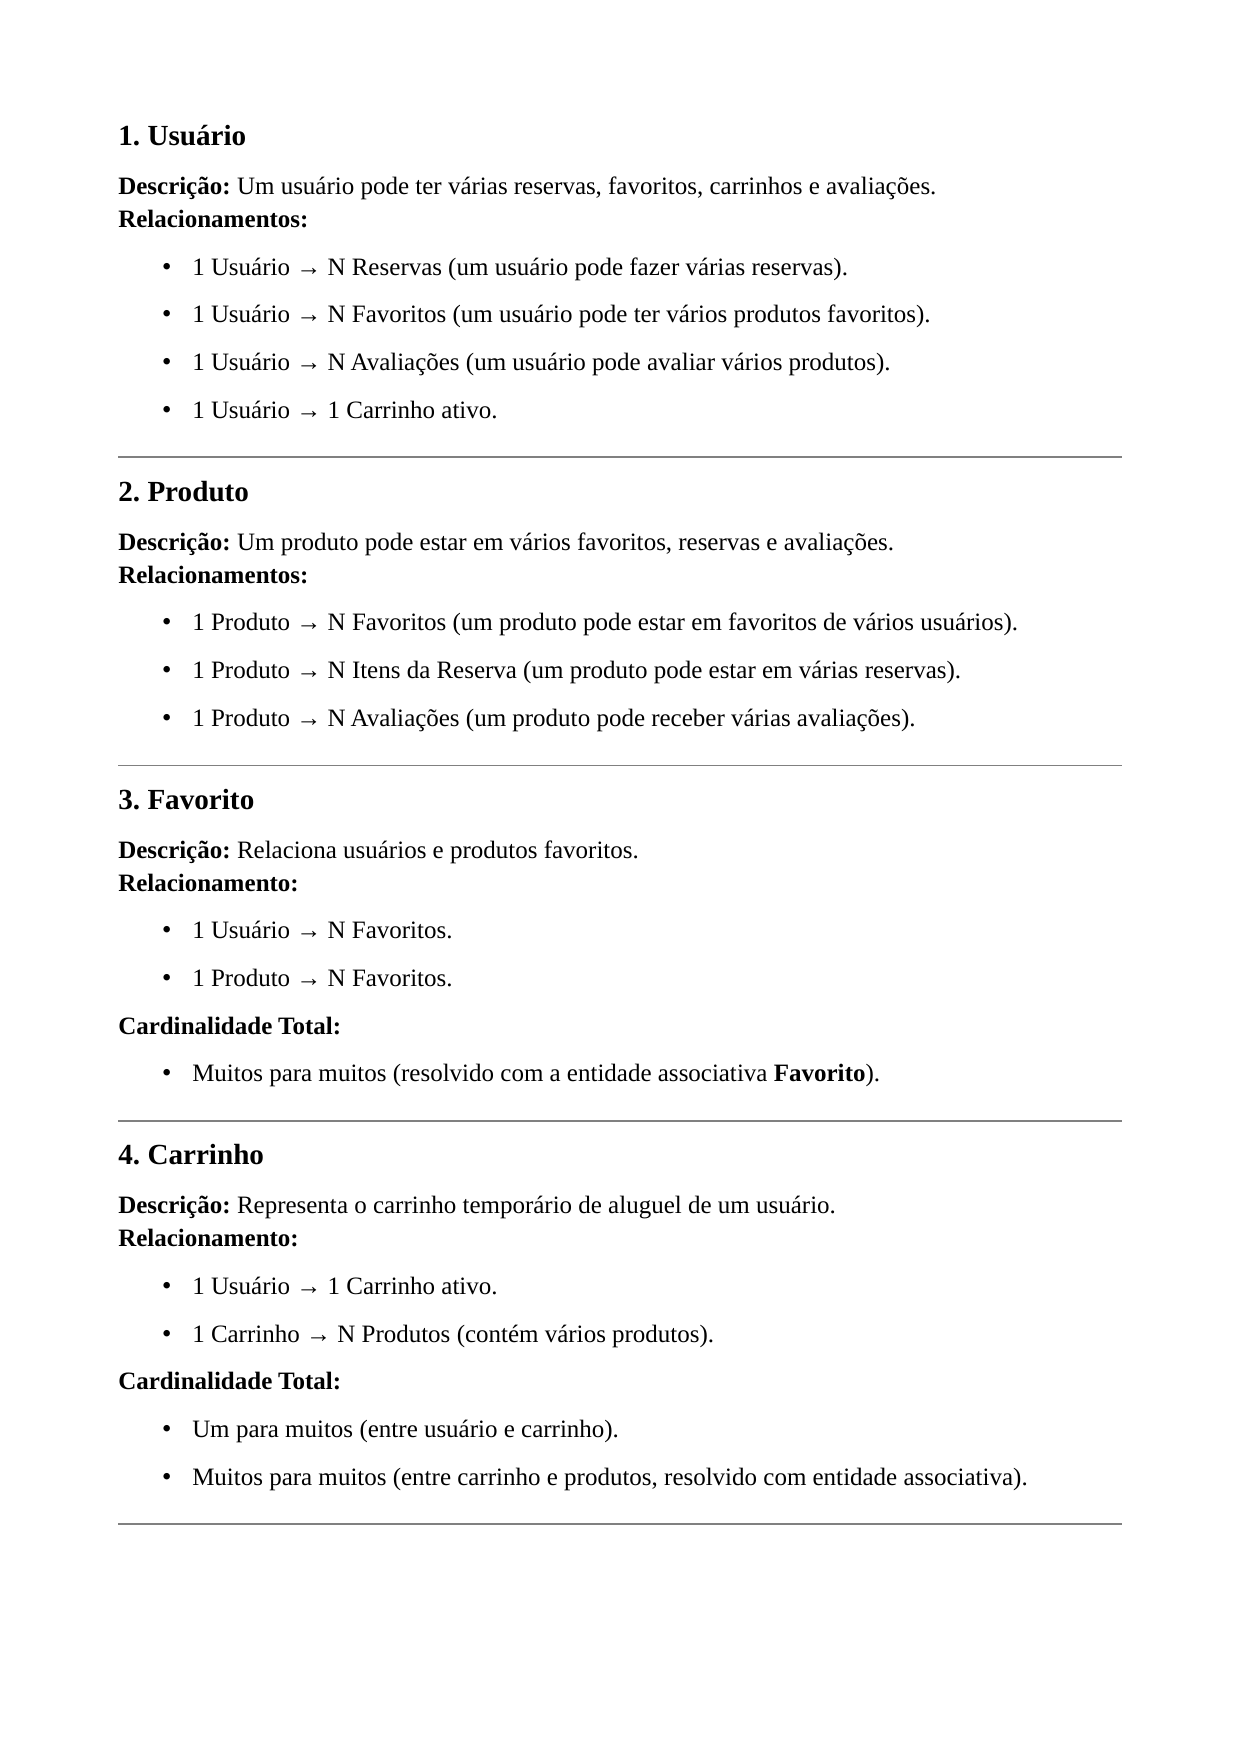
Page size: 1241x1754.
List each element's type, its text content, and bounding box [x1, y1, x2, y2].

text Descrição: Um usuário pode ter várias reservas, favoritos, carrinhos e avaliações. Relacionamentos: [118, 171, 1122, 233]
list 1 Usuário → N Reservas (um usuário pode fazer várias reservas). [162, 252, 1122, 281]
text Descrição: Um produto pode estar em vários favoritos, reservas e avaliações. Relacionamentos: [118, 527, 1122, 589]
list Muitos para muitos (resolvido com a entidade associativa Favorito). [162, 1058, 1122, 1087]
list 1 Produto → N Avaliações (um produto pode receber várias avaliações). [162, 703, 1122, 731]
list 1 Carrinho → N Produtos (contém vários produtos). [162, 1319, 1122, 1347]
list 1 Produto → N Itens da Reserva (um produto pode estar em várias reservas). [162, 655, 1122, 684]
text Descrição: Relaciona usuários e produtos favoritos. Relacionamento: [118, 835, 1122, 897]
list 1 Usuário → 1 Carrinho ativo. [162, 1271, 1122, 1300]
subtitle 3. Favorito [118, 782, 1122, 815]
text Cardinalidade Total: [118, 1011, 1122, 1039]
list Muitos para muitos (entre carrinho e produtos, resolvido com entidade associativa). [162, 1462, 1122, 1490]
list 1 Produto → N Favoritos. [162, 963, 1122, 992]
list 1 Produto → N Favoritos (um produto pode estar em favoritos de vários usuários). [162, 607, 1122, 636]
list Um para muitos (entre usuário e carrinho). [162, 1414, 1122, 1443]
subtitle 4. Carrinho [118, 1137, 1122, 1171]
list 1 Usuário → N Favoritos (um usuário pode ter vários produtos favoritos). [162, 299, 1122, 328]
list 1 Usuário → N Avaliações (um usuário pode avaliar vários produtos). [162, 347, 1122, 376]
subtitle 2. Produto [118, 474, 1122, 507]
list 1 Usuário → 1 Carrinho ativo. [162, 395, 1122, 423]
text Descrição: Representa o carrinho temporário de aluguel de um usuário. Relacionamento: [118, 1191, 1122, 1252]
text Cardinalidade Total: [118, 1366, 1122, 1395]
subtitle 1. Usuário [118, 118, 1122, 152]
list 1 Usuário → N Favoritos. [162, 916, 1122, 944]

__________________________________________________

→ EXERCISE DIRECTIONS: Report every line of the data above that contains the word "reservas", and copy each such line in full.

→ EXPECTED ANSWER:
text Descrição: Um usuário pode ter várias reservas, favoritos, carrinhos e avaliações. Relacionamentos: [118, 171, 1122, 233]
list 1 Usuário → N Reservas (um usuário pode fazer várias reservas). [162, 252, 1122, 281]
text Descrição: Um produto pode estar em vários favoritos, reservas e avaliações. Relacionamentos: [118, 527, 1122, 589]
list 1 Produto → N Itens da Reserva (um produto pode estar em várias reservas). [162, 655, 1122, 684]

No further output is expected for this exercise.